FedEx is a well-established logistics company employing 300,000 people delivering goods all over the world with 654 airplanes and 43,000 delivery vans (FedEx company statistics 2012). Uber, on the other hand, is a startup taxi-hailing company employing merely 2,000 people with few company-owned vehicles. Yet its premarket value is worth some 80% of FedEx (WSJ 3/8/2015). If Uber is also considered as a logistics company that moves people around, where is its transportation infrastructure?
But Uber is not a conventional logistics company. It is just a two-sided market maker. which provides a cost-saving platform (a mobile app) to match car owners with surplus carrying capacity with customers who need to go places not well served by public transportation or conventional taxis (Evans). Its job is not so much employing drivers and possessing vehicles but revealing the potential of already existing transportation infrastructure (WSJ 3/8/2015) and latent demand for rides (Economist).

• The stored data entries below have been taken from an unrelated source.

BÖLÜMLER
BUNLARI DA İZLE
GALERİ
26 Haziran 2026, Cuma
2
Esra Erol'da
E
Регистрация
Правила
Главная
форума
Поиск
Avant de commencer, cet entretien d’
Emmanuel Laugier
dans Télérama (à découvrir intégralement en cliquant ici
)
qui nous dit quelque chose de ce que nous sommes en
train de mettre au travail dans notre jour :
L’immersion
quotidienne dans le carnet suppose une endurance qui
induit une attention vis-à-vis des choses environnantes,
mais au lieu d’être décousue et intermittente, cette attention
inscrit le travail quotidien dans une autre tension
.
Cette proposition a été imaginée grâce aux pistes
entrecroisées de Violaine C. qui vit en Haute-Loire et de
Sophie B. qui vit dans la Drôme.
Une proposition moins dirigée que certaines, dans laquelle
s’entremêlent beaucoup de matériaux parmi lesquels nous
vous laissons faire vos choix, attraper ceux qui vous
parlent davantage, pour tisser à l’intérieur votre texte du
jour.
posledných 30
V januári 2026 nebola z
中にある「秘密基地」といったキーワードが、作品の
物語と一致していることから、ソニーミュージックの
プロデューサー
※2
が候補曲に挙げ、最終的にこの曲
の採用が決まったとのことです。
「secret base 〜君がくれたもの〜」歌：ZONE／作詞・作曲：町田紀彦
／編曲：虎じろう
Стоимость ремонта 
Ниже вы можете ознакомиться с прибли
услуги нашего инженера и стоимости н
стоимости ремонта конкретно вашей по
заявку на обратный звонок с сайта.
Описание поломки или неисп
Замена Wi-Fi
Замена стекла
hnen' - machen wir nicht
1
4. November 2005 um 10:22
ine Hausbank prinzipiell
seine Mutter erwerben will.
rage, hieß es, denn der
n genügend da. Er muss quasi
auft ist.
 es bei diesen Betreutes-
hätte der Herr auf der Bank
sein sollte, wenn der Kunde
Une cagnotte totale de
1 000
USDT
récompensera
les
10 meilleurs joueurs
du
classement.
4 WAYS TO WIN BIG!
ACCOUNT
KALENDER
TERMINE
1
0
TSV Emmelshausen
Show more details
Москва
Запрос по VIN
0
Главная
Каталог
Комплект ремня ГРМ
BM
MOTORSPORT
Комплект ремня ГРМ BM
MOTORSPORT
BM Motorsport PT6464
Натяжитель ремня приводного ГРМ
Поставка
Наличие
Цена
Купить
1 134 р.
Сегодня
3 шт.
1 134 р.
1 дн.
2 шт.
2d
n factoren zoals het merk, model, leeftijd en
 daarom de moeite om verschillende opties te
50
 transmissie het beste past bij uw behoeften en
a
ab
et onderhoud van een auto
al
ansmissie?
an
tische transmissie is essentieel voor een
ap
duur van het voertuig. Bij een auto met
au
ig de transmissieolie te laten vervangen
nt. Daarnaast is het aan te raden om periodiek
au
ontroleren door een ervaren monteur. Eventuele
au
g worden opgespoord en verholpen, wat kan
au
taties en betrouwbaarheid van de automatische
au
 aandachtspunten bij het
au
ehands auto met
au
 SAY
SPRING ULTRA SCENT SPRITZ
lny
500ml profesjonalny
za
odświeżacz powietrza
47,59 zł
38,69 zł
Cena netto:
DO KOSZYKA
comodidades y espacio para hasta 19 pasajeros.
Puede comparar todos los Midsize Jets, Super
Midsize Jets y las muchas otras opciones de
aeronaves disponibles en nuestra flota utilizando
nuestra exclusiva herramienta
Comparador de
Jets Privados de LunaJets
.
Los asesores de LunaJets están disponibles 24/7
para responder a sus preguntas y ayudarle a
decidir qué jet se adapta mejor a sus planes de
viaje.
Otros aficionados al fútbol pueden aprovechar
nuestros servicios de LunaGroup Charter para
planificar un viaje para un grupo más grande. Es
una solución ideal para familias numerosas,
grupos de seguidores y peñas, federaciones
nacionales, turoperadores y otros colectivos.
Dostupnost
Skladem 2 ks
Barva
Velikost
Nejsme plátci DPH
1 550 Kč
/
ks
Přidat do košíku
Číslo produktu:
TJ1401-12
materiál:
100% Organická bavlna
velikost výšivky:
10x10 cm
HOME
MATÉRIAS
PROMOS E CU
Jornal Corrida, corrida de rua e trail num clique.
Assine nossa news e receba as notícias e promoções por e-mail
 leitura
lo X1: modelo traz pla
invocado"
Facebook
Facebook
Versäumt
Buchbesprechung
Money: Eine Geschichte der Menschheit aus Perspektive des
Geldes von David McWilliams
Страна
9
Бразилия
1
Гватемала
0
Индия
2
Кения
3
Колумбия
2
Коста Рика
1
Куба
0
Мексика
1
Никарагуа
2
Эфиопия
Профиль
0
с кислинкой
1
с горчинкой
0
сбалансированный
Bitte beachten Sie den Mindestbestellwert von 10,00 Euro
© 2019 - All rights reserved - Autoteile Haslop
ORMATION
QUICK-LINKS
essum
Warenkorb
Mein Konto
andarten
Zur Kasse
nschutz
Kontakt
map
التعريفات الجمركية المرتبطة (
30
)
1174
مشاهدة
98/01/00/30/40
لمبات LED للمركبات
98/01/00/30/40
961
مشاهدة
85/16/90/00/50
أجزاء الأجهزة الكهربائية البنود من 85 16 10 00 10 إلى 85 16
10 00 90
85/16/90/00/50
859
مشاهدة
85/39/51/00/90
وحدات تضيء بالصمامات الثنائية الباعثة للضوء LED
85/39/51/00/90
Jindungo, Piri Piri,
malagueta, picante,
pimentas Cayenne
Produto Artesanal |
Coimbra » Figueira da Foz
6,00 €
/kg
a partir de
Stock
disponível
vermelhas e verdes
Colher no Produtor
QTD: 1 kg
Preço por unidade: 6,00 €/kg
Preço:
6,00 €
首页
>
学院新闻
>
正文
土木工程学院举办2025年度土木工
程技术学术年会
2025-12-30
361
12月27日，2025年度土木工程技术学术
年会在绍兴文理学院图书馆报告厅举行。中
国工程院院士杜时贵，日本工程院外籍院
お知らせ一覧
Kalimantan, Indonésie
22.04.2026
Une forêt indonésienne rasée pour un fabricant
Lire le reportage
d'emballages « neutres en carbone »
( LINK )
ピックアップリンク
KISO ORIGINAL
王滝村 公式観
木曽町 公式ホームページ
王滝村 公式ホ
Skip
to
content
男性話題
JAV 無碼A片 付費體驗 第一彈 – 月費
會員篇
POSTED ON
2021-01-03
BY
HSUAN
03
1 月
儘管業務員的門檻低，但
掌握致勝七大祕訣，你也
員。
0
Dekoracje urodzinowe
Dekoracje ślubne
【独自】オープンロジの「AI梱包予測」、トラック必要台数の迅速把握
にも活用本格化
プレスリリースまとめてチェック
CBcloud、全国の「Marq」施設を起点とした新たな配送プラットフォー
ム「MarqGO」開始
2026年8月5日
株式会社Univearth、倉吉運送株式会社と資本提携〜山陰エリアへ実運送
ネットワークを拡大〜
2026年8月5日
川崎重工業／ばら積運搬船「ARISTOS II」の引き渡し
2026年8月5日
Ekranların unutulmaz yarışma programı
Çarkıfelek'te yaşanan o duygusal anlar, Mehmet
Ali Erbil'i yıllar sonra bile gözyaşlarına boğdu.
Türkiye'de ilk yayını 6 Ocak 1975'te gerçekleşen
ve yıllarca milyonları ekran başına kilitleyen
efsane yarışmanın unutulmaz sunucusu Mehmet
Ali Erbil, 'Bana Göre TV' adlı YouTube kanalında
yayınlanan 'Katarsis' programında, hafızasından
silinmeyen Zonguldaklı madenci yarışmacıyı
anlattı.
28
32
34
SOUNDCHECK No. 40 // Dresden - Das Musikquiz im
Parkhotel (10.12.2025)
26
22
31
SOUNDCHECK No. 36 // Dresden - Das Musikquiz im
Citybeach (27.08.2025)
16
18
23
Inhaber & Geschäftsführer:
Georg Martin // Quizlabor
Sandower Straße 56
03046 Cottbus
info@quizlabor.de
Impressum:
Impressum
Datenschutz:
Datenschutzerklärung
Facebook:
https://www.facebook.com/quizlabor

Like any other two-sided market makers, Uber enlarges the network by subsidizing one side of the market and charging the other side the full price (Rochet and Tirole). Specifically, car owners pay nothing to register and switch on their availability on the Uber mobile app. In return, they are rewarded by dynamically priced fares paid by ride hailers based on real-time supply and demand conditions. Viewed this way, Uber is no different than the Google search engine and print newspapers. They differ only in the physical manifestation of the market platforms. In the case of Google, the market platform is the search engine. In the case of print newspapers, the market platform is the print media. The search engine and the newspaper both serve to bring the advertisers (who pay full cost) and the searchers/readers (who pay nothing or very little) together.
Because of this distinct pricing structure, the market platform of two-sided markets may appear to be a public good to one side of the market but a private good to the other side. For example, search engines are public goods to searchers because there is little consumption rivalry and excludability in the accessing the information database, but the advertising spaces are private goods to advertisers with consumption rivalry and excludability for choice placements.
Charging different access prices to the two-sided platform is pivotal to building up a dense transaction network where the value derived by each side increases with the size of the other side after a critical mass is achieved. The side that is more price sensitive and can provide network growth to the other side gets subsidized. For example, Adobe Reader is free to viewers of PDF file while publishers of PDF files pay dearly for Adobe Acrobat. On the other hand, the side that adds platform value and thus pricing power gets subsidized. For example, software developers for an operating system get subsidized while adopters of the operating system and its applications pay the bill. The market maker must carefully trade off between increasing network size and increasing pricing power (Wikipedia).
By reducing the transaction costs of bringing buyers and sellers together, the internet has thus ushered in the emergence of novel two-sided markets such as Uber, AirBnB, and Roadie. The potentials for exchanges between surplus capacity and pent-up demand have always been there, the reduction of information costs finally makes it profitable for the market makers to consummate the transactions. In a sense, the so-called new sharing economy is nothing but an old-fashioned two-sided market on internet steroid.
- FedEx Company Statistics. 2012.
- Economist. 3/29/2014. "Pricing the surge".
- Evans, DS. 3/17/2011. "Two-sided market definition".
- WSJ. 3/8/2015. "At startups, people are 'new infrastructure'".
- Rochet JC and Tirole J. "Two-sided markets : A progress report". Rand Journal of Economics. Autumn 2006.
- Wikipedia. "Two-sided market." Cited 3/24/2015.